O direito é um interesse protegido pela lei. Os que o possuem e são por algum
motivo lesado, mas que por amor a comodidade opta por fugir da luta pelo direito, uma
vez que o valor do objeto não seja de tal natureza que aconselhe à resistência, segue
dessa forma a política da covardia. Com todos os avanços da sociedade em todas as
áreas, as pessoas aprenderam que vale mais a pena lutar pelos seus direitos que seguir a
política da covardia. O direito assiste às pessoas em situações diversas. É possível
alguém vítima de um câncer de pulmão ganhar uma indenização milionária vítima do
tabagismo. Alguém até pode abandonar seu direito, porém isto, como ato isolado não
tem conseqüência, entretanto se tornasse uma máxima de conduta, o que seria do
direito? Certamente não haveria direito, pois são os indivíduos na sua coletividade que
podem com eficiência lutar pela continuação do direito.
Para que o direito e a justiça prosperem num país, não basta somente que as
autoridades e o funcionalismo público exerçam suas atividades, é necessário que cada
pessoa contribua com sua parte, porque todo homem tem o dever de combater a
arbitrariedade e a ilegalidade, logo, quando o indivíduo busca seus direitos faz valer o
seu dever e está contribuindo também para uma sociedade melhor e mais justa.
O caso de Miguel Kohlhaas relata outra forma de agir quando existe injustiça,
quando um direito pessoal é desprezado principalmente pelas autoridades. No entanto,
este homem visando honrar sua moral e, acreditando sempre na possibilidade de que um
dia a justiça seja feita, está disposto a ir até a última instância de sua sobrevivência, ou
seja, está disposto a sacrificar o seu bem maior, neste caso, a sua própria vida para que
possa se tornar um mártir, mas na certeza de que sua luta não foi em vão e, ao menos
para que outras pessoas não sejam injustiçadas.

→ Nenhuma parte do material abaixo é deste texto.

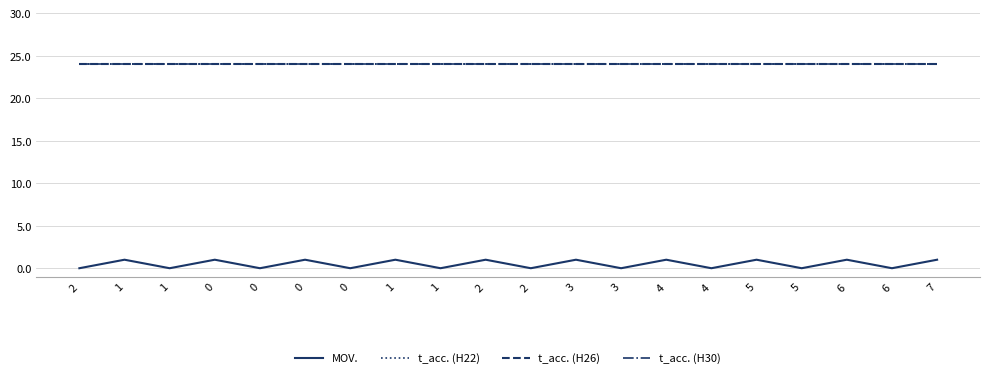

Does the chart have visible grid lines?

Yes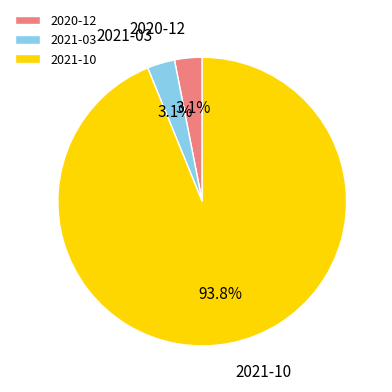

Combined, what portion of the pie is 2020-12 and 2021-03?

6.2%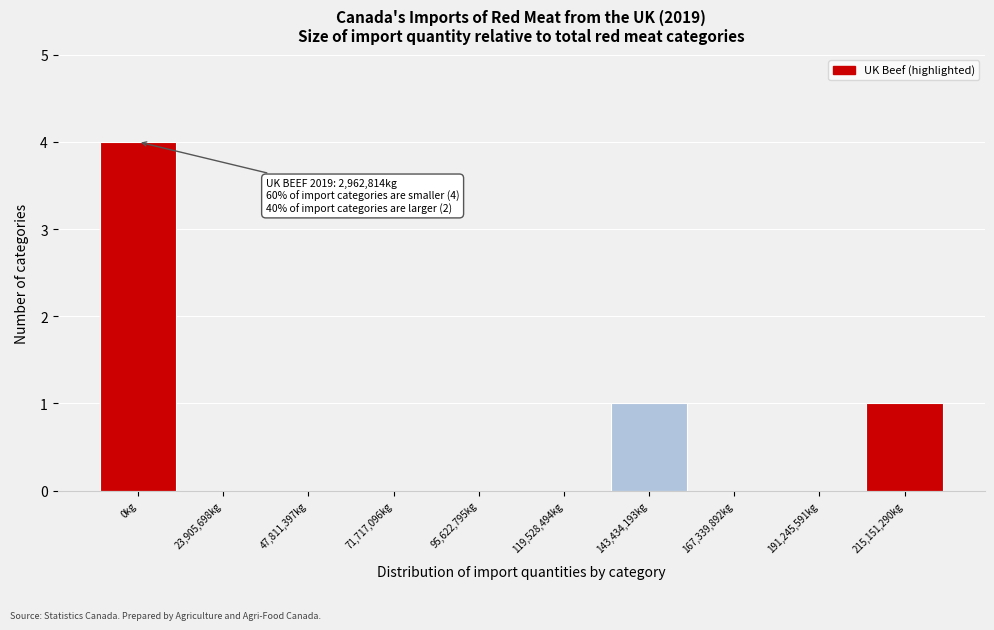

Reading left to right, extract all data points from this chart.

0kg=4	23,905,698kg=0	47,811,397kg=0	71,717,096kg=0	95,622,795kg=0	119,528,494kg=0	143,434,193kg=1	167,339,892kg=0	191,245,591kg=0	215,151,290kg=1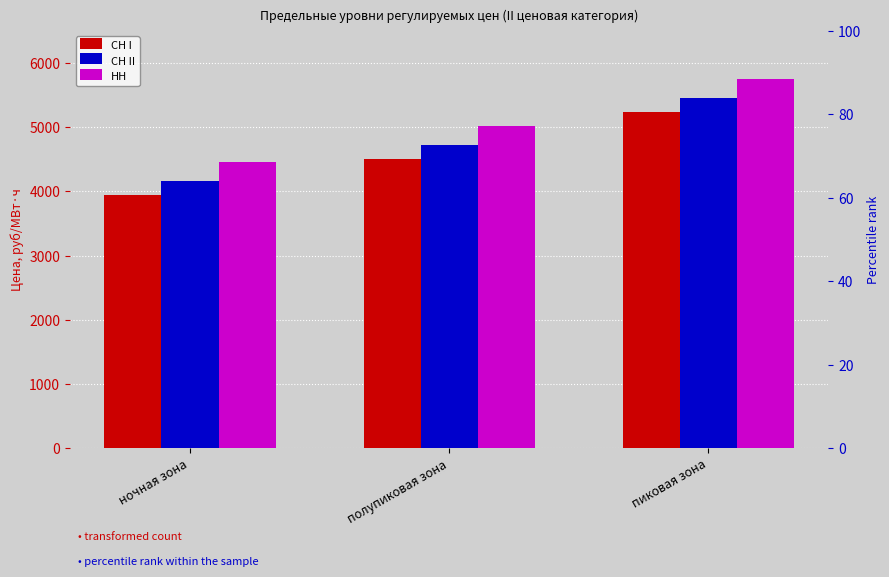

What is the label of the 1st bar from the right?

пиковая зона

Essa situação nos retoma a outros tempos, em que na Roma antiga o judiciário
não poderia falhar, porém caso isso acontecesse, caso os juízes se corrompessem, eles
eram punidos com a própria morte. Porém, nos dias atuais a sensação que a sociedade
possui é de que os seus sentimentos e suas aspirações de legalidade não estão em
conformidade com as instituições legais. Isso começou a ocorrer no período em que o
cristianismo se fortaleceu e as pessoas passaram a se afastarem dos tribunais legais e
recorriam suas causas para o bispo.
É importante lembrar que todo ato injusto, ou arbitrário das instituições públicas
para com os seus cidadãos, é em si um atentado direto contra sua própria força. Sendo
assim, valorizar primeiramente a moral de um povo é a melhor forma de se fortalecer o
respeito aos direitos individuais, às leis constitucionais, ao direito público, a sensação de
justiça e conseqüentemente até a sua própria força como nação.
Conclusão
Ao decidir se entra ou não numa disputa pelos direitos que ser quer defender, o
indivíduo mensura se o sacrifício e energia que serão despendidos serão compensatórios
o suficiente para que este empreenda a disputa.
Um dos fatores que servem de motivação para entrar numa lide diz respeito ao
que foi ofendido. A defesa da honra fala muito mais alto do que uma disputa de viés
pecuniário. A necessidade de reparação de um bem relativo ao sujeito que não seja de
ordem material toma proporções mais acentuadas para o sujeito ofendido. Tendo até
mesmo casos em que a lesão ao bem envolvido é irreparável, cabendo muito mais uma
reparação de valor muito mais simbólico.
Lutando por seus direitos temos nos indivíduos que compõem a sociedade, uma
atitude contrária a da covardia citada pelo autor; vemos então sobressair à idéia da
moral de uma sociedade, aonde qualquer postura de acomodação daquele que foi
gravemente ofendido não é vista com bons olhos por seus pares, uma vez que cabe a
todos a luta pela garantia e manutenção do direito estabelecido.